Balneari: Hallissey, “A Vico Equense per scendere in spiaggia si deve pagare l’ascensore, istituzioni intervengano”

“Per i balneari il concetto di proprietà privata è leggermente sfuggito di mano. Ci troviamo di nuovo in Campania, a Vico Equense, dove la storia, o meglio il dramma, si ripete: chi vuole entrare paga.

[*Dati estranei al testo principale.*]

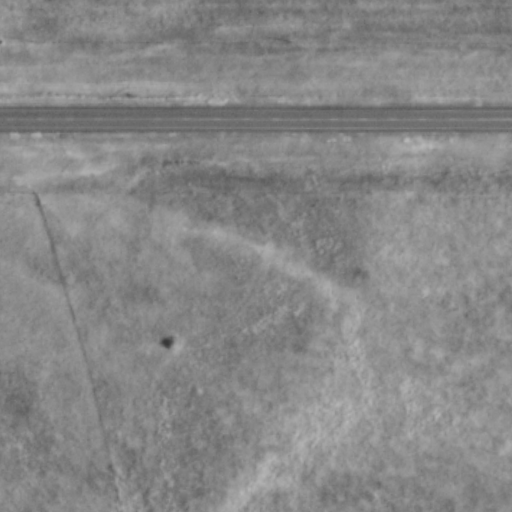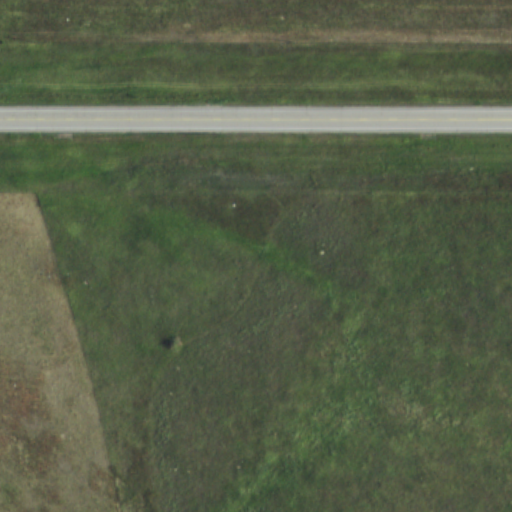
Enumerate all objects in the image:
road: (256, 122)
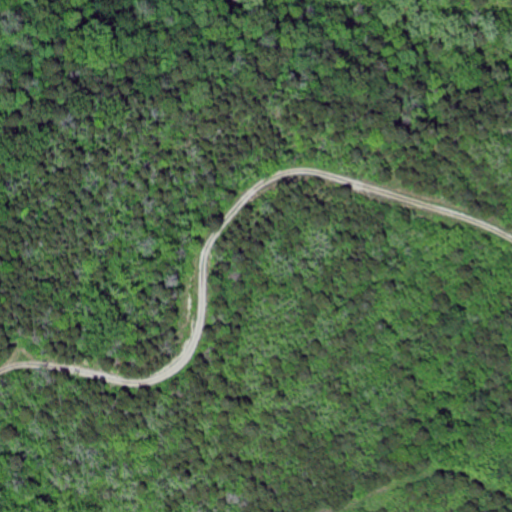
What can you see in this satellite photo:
road: (252, 283)
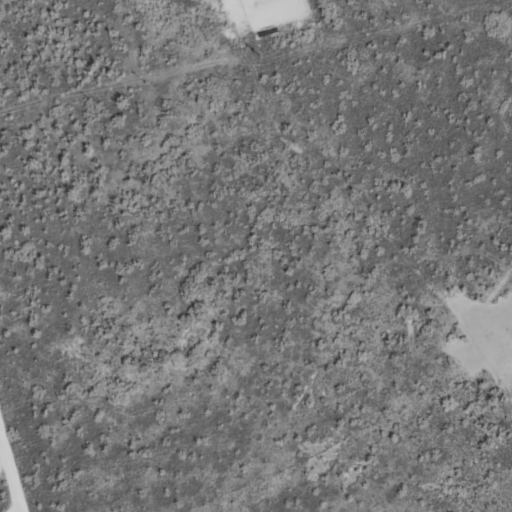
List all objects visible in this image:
road: (8, 479)
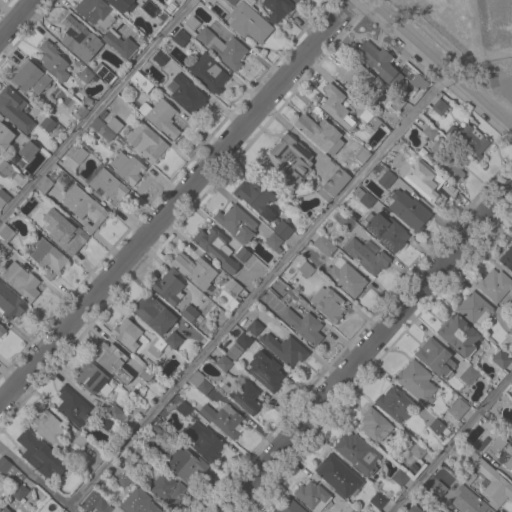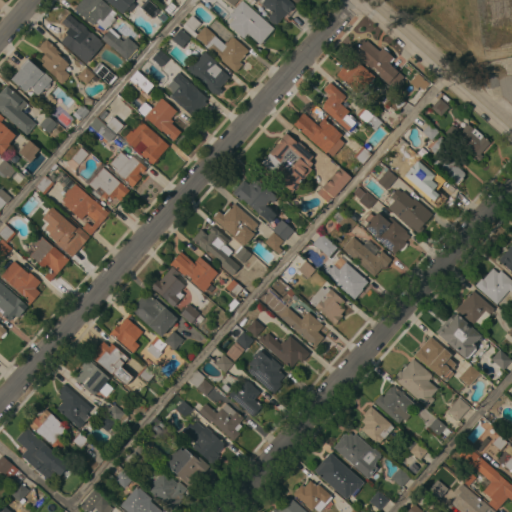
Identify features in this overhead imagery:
building: (295, 1)
building: (233, 2)
building: (120, 4)
building: (148, 8)
building: (275, 9)
building: (276, 9)
building: (94, 12)
building: (96, 12)
road: (18, 20)
building: (247, 22)
building: (247, 23)
building: (190, 25)
building: (191, 25)
building: (78, 37)
building: (80, 37)
building: (179, 37)
building: (180, 37)
building: (118, 43)
building: (119, 43)
building: (221, 48)
building: (223, 48)
building: (158, 57)
building: (159, 58)
building: (52, 61)
building: (53, 61)
building: (378, 63)
building: (379, 63)
road: (436, 67)
building: (104, 73)
building: (207, 73)
building: (207, 73)
building: (85, 75)
building: (354, 75)
building: (353, 76)
building: (29, 78)
building: (30, 78)
building: (141, 81)
building: (418, 81)
building: (418, 81)
building: (184, 93)
building: (187, 95)
building: (396, 102)
building: (438, 106)
building: (439, 106)
building: (336, 107)
building: (337, 107)
road: (95, 108)
building: (14, 109)
building: (14, 110)
building: (81, 110)
building: (160, 116)
building: (162, 118)
building: (368, 118)
building: (47, 123)
building: (114, 125)
building: (105, 127)
building: (102, 129)
building: (430, 129)
building: (320, 133)
building: (5, 134)
building: (318, 134)
building: (4, 136)
building: (471, 139)
building: (469, 140)
building: (146, 141)
building: (144, 142)
building: (27, 150)
building: (28, 150)
building: (406, 153)
building: (408, 153)
building: (79, 155)
building: (362, 155)
building: (447, 160)
building: (287, 161)
building: (288, 161)
building: (126, 167)
building: (5, 168)
building: (6, 168)
building: (127, 168)
building: (449, 169)
building: (385, 179)
building: (386, 179)
building: (333, 183)
building: (44, 184)
building: (332, 184)
building: (106, 185)
building: (108, 185)
building: (430, 188)
building: (428, 189)
building: (254, 195)
building: (3, 197)
building: (3, 197)
building: (255, 198)
building: (366, 200)
building: (367, 200)
road: (177, 202)
building: (84, 207)
building: (83, 208)
building: (408, 210)
building: (408, 210)
building: (31, 214)
building: (344, 220)
building: (235, 222)
building: (236, 223)
building: (282, 229)
building: (62, 231)
building: (386, 231)
building: (386, 232)
building: (6, 233)
building: (65, 233)
building: (277, 235)
building: (273, 242)
building: (323, 244)
building: (324, 245)
building: (216, 247)
building: (3, 248)
building: (214, 248)
building: (242, 254)
building: (45, 255)
building: (365, 255)
building: (367, 255)
building: (47, 256)
building: (506, 258)
building: (507, 258)
building: (304, 268)
building: (306, 269)
building: (193, 270)
building: (194, 270)
building: (344, 277)
building: (346, 279)
building: (20, 280)
building: (21, 281)
building: (493, 285)
building: (495, 285)
building: (167, 286)
building: (169, 287)
building: (233, 287)
road: (258, 292)
building: (9, 303)
building: (10, 303)
building: (326, 303)
building: (328, 303)
building: (473, 307)
building: (474, 308)
building: (187, 312)
building: (152, 313)
building: (153, 314)
building: (191, 314)
building: (303, 325)
building: (302, 326)
building: (253, 327)
building: (254, 327)
building: (2, 328)
building: (2, 331)
building: (510, 332)
building: (125, 333)
building: (126, 334)
building: (457, 334)
building: (458, 335)
building: (172, 340)
building: (173, 340)
building: (244, 340)
building: (155, 346)
building: (237, 346)
road: (368, 348)
building: (283, 349)
building: (284, 349)
building: (233, 352)
building: (434, 358)
building: (435, 358)
building: (499, 359)
building: (500, 359)
building: (110, 361)
building: (111, 361)
building: (222, 362)
building: (223, 363)
building: (264, 371)
building: (265, 371)
building: (145, 374)
building: (467, 375)
building: (468, 375)
building: (90, 377)
building: (91, 378)
building: (198, 382)
building: (199, 382)
building: (415, 382)
building: (417, 382)
building: (244, 396)
building: (245, 397)
building: (393, 403)
building: (394, 404)
building: (71, 405)
building: (73, 406)
building: (456, 408)
building: (457, 409)
building: (116, 414)
building: (109, 416)
building: (220, 417)
building: (223, 419)
building: (105, 422)
building: (375, 425)
building: (46, 426)
building: (373, 426)
building: (436, 426)
building: (48, 429)
building: (159, 431)
building: (203, 440)
building: (205, 442)
building: (499, 442)
road: (453, 445)
building: (416, 450)
building: (418, 451)
building: (356, 452)
building: (35, 453)
building: (357, 453)
building: (38, 454)
building: (141, 455)
building: (508, 463)
building: (508, 464)
building: (184, 465)
building: (188, 467)
building: (7, 468)
building: (9, 471)
building: (336, 476)
building: (338, 476)
building: (398, 476)
building: (399, 476)
building: (465, 476)
road: (37, 478)
building: (123, 478)
building: (488, 478)
building: (490, 481)
building: (436, 488)
building: (19, 489)
building: (166, 489)
building: (166, 489)
building: (19, 492)
building: (311, 495)
building: (312, 495)
building: (377, 500)
building: (378, 500)
building: (467, 501)
building: (468, 501)
building: (94, 502)
building: (95, 502)
building: (138, 502)
building: (138, 503)
building: (5, 505)
building: (6, 506)
building: (288, 507)
building: (289, 507)
building: (412, 509)
building: (414, 509)
building: (351, 510)
building: (353, 511)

Paga anche solo per accedere al mare e farsi un bagno, paga anche solo per scendere in spiaggia che, qualora fosse sfuggito a qualcuno, è un ambiente la cui fruizione spetta di diritto a tutti i cittadini. In questo lido, evidentemente, il mare non è visto come un luogo della collettività, ma a chi paga una concessione demaniale per poterci guadagnare sopra. Succede perché l’unico ascensore con cui si può accedere a questo lido è di proprietà dello stabilimento, che ci tiene a ricordarlo con decine di cartelli. Davvero tanti cartelli! Continueremo a batterci affinché tutti i cittadini conoscano i diritti che hanno, anche al mare, e affinché le istituzioni intervengano per garantirli sempre”, così in una nota Matteo Hallissey, presidente di +Europa e Radicali Italiani.